**Instructions for the task**
Print, exactly as they appear in the listing below, the lines from the line with "agreement TODAY." to the line with "HONEY TODAY", with both end lines kept.

**Provided records**
[Start of section]

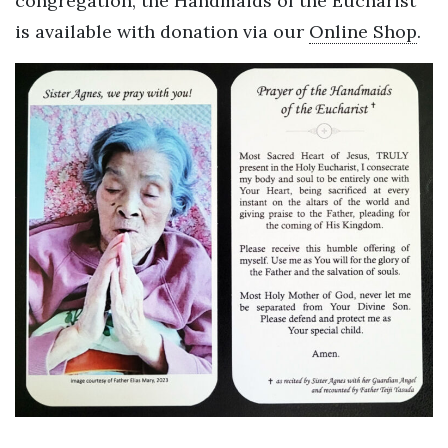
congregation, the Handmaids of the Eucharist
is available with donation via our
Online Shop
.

[End of section]
[Start of section]

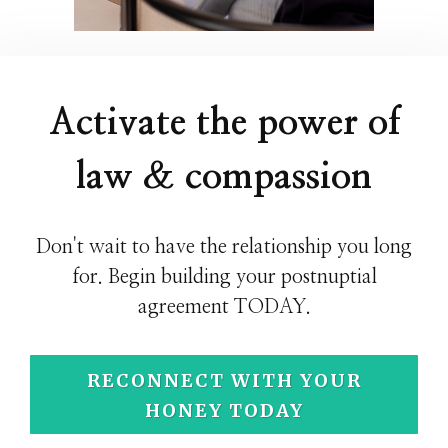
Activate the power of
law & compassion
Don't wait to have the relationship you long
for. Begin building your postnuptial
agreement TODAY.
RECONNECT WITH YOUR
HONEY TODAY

[End of section]

**Solution for this task**
agreement TODAY.
RECONNECT WITH YOUR
HONEY TODAY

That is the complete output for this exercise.